Спустя два года после своей смерти смиренный последователь Христа был торжественно признан святым. Папа Григорий IX сам прибыл в Ассизи, чтобы канонизировать его, и при этом Франциску было присвоено знаменательное название “Pater Seraphicus”. Преемник Франциска, Илья, пригласил знаменитого архитектора из Германии для постройки храма близ Ассизи, на холме, на котором, по преданию, совершалась прежде казнь преступников. Холм этот был назван “Холмом рая”. На нем возвысился первый готический храм в Италии, и, как только он был готов, тело Франциска перенесли туда. Это перенесение тела кроткого миротворца послужило поводом к весьма бурному столкновению между гражданами города и монахами. Очень возможно, что ссора произошла из-за того, что граждане требовали раскрытия гроба, так как хотели видеть легендарные язвы на теле святого.
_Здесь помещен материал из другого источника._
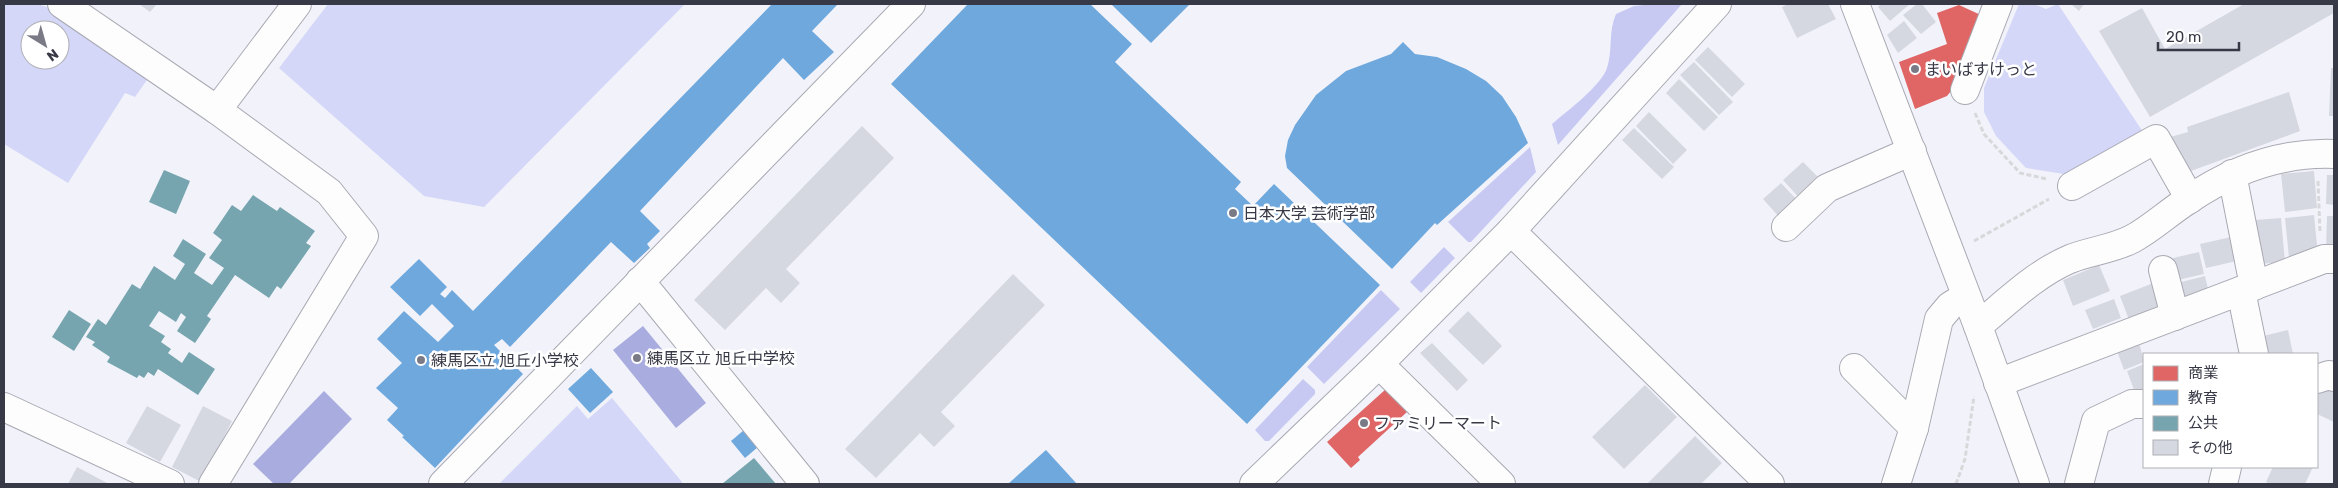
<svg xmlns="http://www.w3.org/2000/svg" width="2338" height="488" font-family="Rubik,'Noto Sans JP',sans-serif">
<rect width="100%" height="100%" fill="#f2f3fa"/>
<g fill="#d4d7f7" fill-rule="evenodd">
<path d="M4,4H37L50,8L149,77L135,97L125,93L68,183L4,144ZM30,30H60V60H30Z"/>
<polygon points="328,4 682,4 684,5 484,207 424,196 279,68"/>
<polygon points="2019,4 2034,4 2046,9 2058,4 2147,138 2076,176 2026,168 1996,136 1984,112 1984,88"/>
<polygon points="612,398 682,482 681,484 499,484 577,406 588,419"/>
</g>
<g fill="#c7c9f3">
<path d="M1654,4H1682L1558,145L1552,124C1567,111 1601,86 1607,68C1613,49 1608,32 1616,14L1634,6Z"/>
<polygon points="1530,147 1536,172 1471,242 1468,242 1448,222"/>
<polygon points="1444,247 1455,258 1421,293 1410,282"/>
<polygon points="1381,290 1400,309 1324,384 1307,367"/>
<polygon points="1303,379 1315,390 1315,394 1269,441 1265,441 1255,430"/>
</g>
<g fill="#a9acde">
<polygon points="643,326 706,403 676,428 613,350"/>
<polygon points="324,391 352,419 289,484 274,484 253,464"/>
</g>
<g fill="#e06666">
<polygon points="1959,5 1983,16 1964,75 1947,96 1915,109 1899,62 1947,44 1937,13"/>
<polygon points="1386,389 1407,412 1358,457 1360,460 1351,468 1327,442"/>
</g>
<g fill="#6fa8dc">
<polygon points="772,4 838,4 812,31 834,52 804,80 783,58 640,211 660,231 647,244 650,248 634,263 611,242 510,347 502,339 494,345 523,374 435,468 402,437 404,436 387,420 398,408 376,388 402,363 377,339 404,311 438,342 454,326 432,304 420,316 390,287 419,259 447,287 440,294 445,298 452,290 473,311"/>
<polygon points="968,4 1090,4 1132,44 1115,62 1241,182 1235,189 1253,206 1274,184 1380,285 1247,424 891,84"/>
<polygon points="1111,4 1190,4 1151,43"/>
<polygon points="1403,42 1415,54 1437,57 1466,69 1486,81 1502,96 1516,117 1528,143 1437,225 1435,223 1392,269 1287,168 1285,156 1288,140 1295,125 1316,95 1346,71 1391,54"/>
<polygon points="591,368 613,392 590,413 568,389"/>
<polygon points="744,430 758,447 745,458 731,441"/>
<polygon points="1046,450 1077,484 1008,484"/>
</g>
<g fill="#76a5af">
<polygon points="164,170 190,181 176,214 149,202"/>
<polygon points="253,195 277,211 280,207 315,231 306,243 311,246 281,289 277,286 269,298 235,275 207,316 211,319 195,343 177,331 186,317 181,313 176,322 159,311 149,326 165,336 161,342 171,349 168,353 182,363 189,352 215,369 198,395 158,369 154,376 148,372 144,378 139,375 137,378 107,362 110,357 92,345 95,342 86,337 98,319 106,325 132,284 140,289 154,266 175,280 185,264 173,256 183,239 206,254 194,273 212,285 224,268 209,258 222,240 213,233 232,205 241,211"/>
<polygon points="69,310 91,324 74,351 52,337"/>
<polygon points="754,458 776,484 722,484"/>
</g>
<g fill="#d6d8e1">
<polygon points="139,4 157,4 150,12"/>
<polygon points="1788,4 1828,4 1836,19 1797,38 1782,7"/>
<polygon points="1881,4 1910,4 1890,21 1878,7"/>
<polygon points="1917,4 1922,4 1936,22 1921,34 1903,15"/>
<polygon points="2071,4 2084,4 2079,11"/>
<polygon points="2244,4 2334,4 2334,13 2150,117 2099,31 2142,8 2165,49"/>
<polygon points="1904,21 1917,38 1898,53 1887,35"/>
<polygon points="1708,47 1745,84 1732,97 1695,60"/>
<polygon points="1694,62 1733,102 1719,115 1680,75"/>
<polygon points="2331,68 2334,68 2334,116 2329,116"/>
<polygon points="1679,79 1718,117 1704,131 1666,93"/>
<polygon points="2289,92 2300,131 2180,175 2167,138 2188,132 2187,127"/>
<polygon points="1649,112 1687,150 1673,164 1636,126"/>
<polygon points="862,126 894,158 786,269 800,283 781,303 766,288 725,330 694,300"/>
<polygon points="1634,128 1674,167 1662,179 1622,140"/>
<polygon points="1803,162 1823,182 1802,201 1783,180"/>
<polygon points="2314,171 2317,208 2285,212 2281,174"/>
<polygon points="2327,175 2334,175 2334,205 2326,204"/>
<polygon points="1781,183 1799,202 1781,219 1763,199"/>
<polygon points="2314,215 2318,255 2289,258 2285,218"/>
<polygon points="2327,216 2334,216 2334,251 2326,251"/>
<polygon points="2281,218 2285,262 2259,264 2255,220"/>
<polygon points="2231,237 2237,261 2206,268 2200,244"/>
<polygon points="2199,252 2204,274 2178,280 2173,258"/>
<polygon points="2099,265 2110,291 2073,306 2063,280"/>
<polygon points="1013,274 1045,305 941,412 955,426 934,447 920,433 876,478 845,449"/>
<polygon points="2205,276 2210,298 2183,306 2177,283"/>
<polygon points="2156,282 2167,311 2131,325 2120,296"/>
<polygon points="2114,299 2121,318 2093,329 2085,310"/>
<polygon points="1468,311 1502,346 1483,365 1448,331"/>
<polygon points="2288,330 2293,354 2263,354 2259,337"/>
<polygon points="2139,342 2144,362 2124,370 2117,351"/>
<polygon points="1432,343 1468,380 1457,391 1420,353"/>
<polygon points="2144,364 2144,396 2137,398 2127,371"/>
<polygon points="2324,383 2334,388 2334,422 2317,414 2317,397"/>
<polygon points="1645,385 1677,417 1624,469 1592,437"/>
<polygon points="147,406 181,425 160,462 126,443"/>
<polygon points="203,406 232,421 201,482 172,467"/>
<polygon points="1695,436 1722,463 1701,484 1647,484"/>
<polygon points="77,467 109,484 68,484"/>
<polygon points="2273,467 2313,467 2305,484 2270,484 2266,482"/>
</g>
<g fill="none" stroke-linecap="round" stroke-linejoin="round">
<defs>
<g id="minor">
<polyline points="62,4 217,110 329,192 364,236 213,484"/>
<polyline points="1855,4 1978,326 2035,484"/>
<polyline points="1965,90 1998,4"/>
<polyline points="217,110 297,4"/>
<polyline points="2232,174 2254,286"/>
<polyline points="2072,186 2156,139 2190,199"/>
<polyline points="1786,227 1827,188 1912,151"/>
<polyline points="1511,231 1770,484"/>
<polyline points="2163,270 2175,316"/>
<polyline points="640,281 805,484"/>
<polyline points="2241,291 2254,354"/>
<path d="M1978,326C2007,302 2035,274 2070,259C2090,251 2113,249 2132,239C2151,229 2169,212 2188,200C2232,170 2281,152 2334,154"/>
<polyline points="1379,364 1501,484"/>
<polyline points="1854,368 1914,428"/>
<polyline points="2317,379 2329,375 2334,377"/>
<polyline points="1998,383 2324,259 2334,259"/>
<polyline points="4,407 170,484"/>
<polyline points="443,484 911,4"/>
<polyline points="1254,484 1379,364 1511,231 1717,4"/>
<polyline points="1896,484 1914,428 1939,319 1950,306 1966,296"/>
<polyline points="2079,484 2096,421 2132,404 2144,404"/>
<polyline points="2223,484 2227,467"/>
</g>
</defs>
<use href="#minor" stroke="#a8a9b2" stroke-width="30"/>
<g stroke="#d8d8db" stroke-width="3" stroke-dasharray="5 2.5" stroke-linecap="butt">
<polyline points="1975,113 1984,134 2020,173 2047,179"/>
<polyline points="2318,181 2320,232"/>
<polyline points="1974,241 2049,199"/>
<polyline points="1956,484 1965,459 1974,396"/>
</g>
<use href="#minor" stroke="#fdfdfe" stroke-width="28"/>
</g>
<g fill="#797a85" stroke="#fff" stroke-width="2">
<circle cx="1915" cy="69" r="5"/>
<circle cx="1233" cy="213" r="5"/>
<circle cx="637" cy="358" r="5"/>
<circle cx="421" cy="360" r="5"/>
<circle cx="1364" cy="423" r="5"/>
</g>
<g text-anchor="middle" stroke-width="5" stroke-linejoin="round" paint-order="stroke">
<g font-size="16" fill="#383946" stroke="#fff" text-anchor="start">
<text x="1925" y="75">まいばすけっと</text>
<text x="1243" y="219">日本大学 芸術学部</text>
<text x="647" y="364">練馬区立 旭丘中学校</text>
<text x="431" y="366">練馬区立 旭丘小学校</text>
<text x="1374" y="429">ファミリーマート</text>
</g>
</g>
<rect width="2338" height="488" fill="none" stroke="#383946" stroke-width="10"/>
<rect x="2143" y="353" width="175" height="115" fill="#ffffff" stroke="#afb0b5"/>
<rect x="2153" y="366" width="25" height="15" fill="#e06666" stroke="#afb0b5"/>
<text x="2188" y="378" font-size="15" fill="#383946">商業</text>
<rect x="2153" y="390" width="25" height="15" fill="#6fa8dc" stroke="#afb0b5"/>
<text x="2188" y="403" font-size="15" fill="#383946">教育</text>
<rect x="2153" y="416" width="25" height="15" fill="#76a5af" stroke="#afb0b5"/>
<text x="2188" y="428" font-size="15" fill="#383946">公共</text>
<rect x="2153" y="440" width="25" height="15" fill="#d6d8e1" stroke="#afb0b5"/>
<text x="2188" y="453" font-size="15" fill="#383946">その他</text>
<g transform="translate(45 45) rotate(143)"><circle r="24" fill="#ffffff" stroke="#afb0b5"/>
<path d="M0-4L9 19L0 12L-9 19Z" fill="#797a85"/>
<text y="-8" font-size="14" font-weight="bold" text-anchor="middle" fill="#383946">N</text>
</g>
<path d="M2158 42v8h81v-8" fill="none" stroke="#383946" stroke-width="2.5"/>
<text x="2166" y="42" font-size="15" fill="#383946" stroke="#ffffff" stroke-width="4" paint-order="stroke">20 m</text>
</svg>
Итак, над телом смиренного Франциска, врага всякой пышности и обрядов, не желавшего при жизни иметь иного крова, кроме древесных ветвей, возвысился вскоре новый великолепный храм. Он лучше всего свидетельствует о той эволюции, которую совершила францисканская идея. Посмотрите на эту чудесную, гордо возвышающуюся базилику и затем обратите взоры на маленькую часовню св. Дамиана и гроты, служившие убежищем первым францисканцам, – и вы явственно увидите ту пропасть, которая разделяет идеал Франциска от идеала папы, причислившего его к лику святых.